● TASK TO COMPLETE: Copy the rows from the line containing "Q: Are there any books to" through the line containing "A: Yes, the book", changing "helmet" to "hat" and leaving everything else untouched.

● DATA FOR THIS EXERCISE:
_ _ _ _ _ _ _

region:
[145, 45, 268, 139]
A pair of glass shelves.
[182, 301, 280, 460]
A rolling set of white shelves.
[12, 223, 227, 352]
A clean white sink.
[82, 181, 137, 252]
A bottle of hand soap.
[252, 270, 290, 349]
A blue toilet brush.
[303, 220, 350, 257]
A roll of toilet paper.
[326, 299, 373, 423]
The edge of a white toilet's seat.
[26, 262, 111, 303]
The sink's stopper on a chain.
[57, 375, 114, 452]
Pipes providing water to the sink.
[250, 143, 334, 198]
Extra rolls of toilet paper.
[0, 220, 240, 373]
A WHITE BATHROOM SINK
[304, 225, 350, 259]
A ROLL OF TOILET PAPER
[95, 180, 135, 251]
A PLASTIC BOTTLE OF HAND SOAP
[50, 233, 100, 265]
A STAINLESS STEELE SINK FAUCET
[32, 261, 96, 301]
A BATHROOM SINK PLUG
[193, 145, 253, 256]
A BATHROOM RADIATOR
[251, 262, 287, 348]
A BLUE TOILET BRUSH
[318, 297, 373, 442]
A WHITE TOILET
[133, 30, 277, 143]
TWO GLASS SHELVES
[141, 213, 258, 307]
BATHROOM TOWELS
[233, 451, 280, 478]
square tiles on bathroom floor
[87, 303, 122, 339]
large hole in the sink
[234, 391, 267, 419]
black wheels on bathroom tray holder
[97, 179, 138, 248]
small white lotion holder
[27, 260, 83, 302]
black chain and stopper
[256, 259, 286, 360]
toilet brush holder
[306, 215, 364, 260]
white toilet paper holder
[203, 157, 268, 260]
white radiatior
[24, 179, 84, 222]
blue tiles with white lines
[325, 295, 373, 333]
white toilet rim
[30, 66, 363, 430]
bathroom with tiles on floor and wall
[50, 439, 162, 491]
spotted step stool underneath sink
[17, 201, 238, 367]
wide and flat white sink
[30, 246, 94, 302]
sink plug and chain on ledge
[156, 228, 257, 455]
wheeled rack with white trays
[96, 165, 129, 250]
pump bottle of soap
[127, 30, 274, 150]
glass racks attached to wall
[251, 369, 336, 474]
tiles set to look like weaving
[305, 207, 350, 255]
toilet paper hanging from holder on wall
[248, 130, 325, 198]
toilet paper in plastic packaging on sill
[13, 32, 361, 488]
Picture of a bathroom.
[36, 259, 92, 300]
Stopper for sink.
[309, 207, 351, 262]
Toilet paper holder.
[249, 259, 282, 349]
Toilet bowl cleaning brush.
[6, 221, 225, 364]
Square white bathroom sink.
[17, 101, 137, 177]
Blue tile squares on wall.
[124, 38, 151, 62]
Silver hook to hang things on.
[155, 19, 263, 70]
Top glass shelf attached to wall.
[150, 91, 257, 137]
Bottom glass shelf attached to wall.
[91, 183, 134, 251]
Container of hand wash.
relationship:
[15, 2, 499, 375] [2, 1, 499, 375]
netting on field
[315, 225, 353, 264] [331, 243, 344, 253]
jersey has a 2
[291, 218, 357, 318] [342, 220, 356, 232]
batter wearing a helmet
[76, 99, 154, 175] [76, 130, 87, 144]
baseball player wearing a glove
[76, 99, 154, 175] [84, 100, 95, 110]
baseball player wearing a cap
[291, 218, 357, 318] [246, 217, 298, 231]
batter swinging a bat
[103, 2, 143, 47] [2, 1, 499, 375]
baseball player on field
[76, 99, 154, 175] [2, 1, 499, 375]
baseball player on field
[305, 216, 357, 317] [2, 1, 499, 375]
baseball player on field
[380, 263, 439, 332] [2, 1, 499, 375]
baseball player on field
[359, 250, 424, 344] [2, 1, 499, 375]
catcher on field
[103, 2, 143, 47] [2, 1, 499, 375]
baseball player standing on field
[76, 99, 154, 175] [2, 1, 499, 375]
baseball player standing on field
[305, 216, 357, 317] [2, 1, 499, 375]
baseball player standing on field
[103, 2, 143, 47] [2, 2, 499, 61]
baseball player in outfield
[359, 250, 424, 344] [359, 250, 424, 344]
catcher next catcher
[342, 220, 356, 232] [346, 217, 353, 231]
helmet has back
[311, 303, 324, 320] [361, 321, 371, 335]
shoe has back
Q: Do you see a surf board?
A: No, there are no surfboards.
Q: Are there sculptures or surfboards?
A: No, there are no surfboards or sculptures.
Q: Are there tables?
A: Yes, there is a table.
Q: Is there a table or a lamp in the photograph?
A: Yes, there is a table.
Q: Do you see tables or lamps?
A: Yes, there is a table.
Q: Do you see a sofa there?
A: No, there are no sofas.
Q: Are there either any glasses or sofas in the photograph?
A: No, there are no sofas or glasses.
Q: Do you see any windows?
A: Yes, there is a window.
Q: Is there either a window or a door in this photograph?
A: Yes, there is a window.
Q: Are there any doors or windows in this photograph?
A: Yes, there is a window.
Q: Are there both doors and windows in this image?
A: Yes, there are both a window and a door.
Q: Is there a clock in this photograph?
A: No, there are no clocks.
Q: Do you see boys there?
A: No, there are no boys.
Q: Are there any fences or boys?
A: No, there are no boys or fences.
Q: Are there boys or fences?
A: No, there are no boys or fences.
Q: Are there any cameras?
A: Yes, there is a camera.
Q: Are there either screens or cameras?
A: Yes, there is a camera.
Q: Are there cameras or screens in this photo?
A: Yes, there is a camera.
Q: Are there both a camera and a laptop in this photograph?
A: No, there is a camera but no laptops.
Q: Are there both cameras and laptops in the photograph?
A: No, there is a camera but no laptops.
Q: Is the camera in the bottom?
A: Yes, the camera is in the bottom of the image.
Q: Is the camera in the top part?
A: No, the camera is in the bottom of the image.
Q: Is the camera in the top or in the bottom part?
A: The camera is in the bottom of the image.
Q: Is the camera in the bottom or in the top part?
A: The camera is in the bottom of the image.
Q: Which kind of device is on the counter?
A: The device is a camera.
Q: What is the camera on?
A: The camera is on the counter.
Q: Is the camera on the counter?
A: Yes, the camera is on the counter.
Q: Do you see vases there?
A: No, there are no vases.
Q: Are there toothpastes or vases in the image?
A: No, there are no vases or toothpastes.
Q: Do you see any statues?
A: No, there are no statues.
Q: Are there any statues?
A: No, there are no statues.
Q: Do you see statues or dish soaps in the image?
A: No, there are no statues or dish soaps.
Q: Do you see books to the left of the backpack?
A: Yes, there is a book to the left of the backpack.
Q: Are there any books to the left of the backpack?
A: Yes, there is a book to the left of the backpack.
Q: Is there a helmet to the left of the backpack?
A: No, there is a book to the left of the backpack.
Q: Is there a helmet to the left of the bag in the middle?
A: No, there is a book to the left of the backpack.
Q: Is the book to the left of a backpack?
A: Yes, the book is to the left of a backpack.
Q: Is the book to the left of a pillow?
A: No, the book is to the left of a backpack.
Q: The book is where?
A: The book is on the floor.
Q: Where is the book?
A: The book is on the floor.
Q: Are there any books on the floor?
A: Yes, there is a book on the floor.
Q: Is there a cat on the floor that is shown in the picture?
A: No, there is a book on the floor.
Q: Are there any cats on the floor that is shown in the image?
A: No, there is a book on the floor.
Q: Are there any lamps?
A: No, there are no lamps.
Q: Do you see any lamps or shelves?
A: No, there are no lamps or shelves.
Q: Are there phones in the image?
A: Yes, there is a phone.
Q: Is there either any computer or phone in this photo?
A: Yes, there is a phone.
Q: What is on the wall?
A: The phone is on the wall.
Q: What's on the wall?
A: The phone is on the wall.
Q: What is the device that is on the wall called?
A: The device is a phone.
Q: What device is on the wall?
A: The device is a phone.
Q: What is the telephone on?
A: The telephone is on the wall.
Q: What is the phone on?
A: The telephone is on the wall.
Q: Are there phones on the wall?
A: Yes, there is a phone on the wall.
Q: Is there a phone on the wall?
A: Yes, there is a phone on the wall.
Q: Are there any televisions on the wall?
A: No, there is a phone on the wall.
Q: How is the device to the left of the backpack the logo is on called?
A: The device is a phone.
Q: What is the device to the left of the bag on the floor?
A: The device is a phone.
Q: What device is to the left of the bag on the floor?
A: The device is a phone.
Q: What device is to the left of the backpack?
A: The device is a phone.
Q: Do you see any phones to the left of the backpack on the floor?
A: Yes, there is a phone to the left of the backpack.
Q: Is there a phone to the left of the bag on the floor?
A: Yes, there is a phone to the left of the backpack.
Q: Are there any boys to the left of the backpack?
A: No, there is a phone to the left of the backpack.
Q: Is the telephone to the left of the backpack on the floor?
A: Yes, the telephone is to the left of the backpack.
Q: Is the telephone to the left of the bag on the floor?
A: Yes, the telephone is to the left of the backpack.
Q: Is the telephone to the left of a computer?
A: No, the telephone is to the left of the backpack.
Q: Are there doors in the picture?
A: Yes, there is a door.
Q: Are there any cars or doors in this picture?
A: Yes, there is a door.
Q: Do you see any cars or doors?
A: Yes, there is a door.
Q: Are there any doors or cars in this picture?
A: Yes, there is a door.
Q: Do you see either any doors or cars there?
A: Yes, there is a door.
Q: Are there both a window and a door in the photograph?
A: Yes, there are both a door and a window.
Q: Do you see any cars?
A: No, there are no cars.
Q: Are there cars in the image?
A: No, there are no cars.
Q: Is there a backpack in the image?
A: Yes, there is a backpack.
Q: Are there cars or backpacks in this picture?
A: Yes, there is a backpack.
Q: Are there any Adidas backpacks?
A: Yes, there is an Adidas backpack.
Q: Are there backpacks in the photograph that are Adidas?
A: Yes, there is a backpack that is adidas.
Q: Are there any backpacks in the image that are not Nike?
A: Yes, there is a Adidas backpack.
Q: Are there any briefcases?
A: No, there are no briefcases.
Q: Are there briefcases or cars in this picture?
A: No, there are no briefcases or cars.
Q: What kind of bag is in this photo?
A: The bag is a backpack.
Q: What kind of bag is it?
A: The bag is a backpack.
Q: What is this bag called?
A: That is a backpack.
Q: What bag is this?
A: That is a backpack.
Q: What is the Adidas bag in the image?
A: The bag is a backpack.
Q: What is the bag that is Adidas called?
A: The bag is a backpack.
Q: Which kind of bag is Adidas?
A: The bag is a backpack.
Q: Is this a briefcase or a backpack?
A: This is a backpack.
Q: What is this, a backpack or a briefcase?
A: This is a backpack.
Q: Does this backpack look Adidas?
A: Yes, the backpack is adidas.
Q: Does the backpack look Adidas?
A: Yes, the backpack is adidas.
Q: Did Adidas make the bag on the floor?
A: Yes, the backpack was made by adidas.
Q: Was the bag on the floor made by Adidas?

_ _ _ _ _ _ _

● ANSWER TO THE PROBLEM:
Q: Are there any books to the left of the backpack?
A: Yes, there is a book to the left of the backpack.
Q: Is there a hat to the left of the backpack?
A: No, there is a book to the left of the backpack.
Q: Is there a hat to the left of the bag in the middle?
A: No, there is a book to the left of the backpack.
Q: Is the book to the left of a backpack?
A: Yes, the book is to the left of a backpack.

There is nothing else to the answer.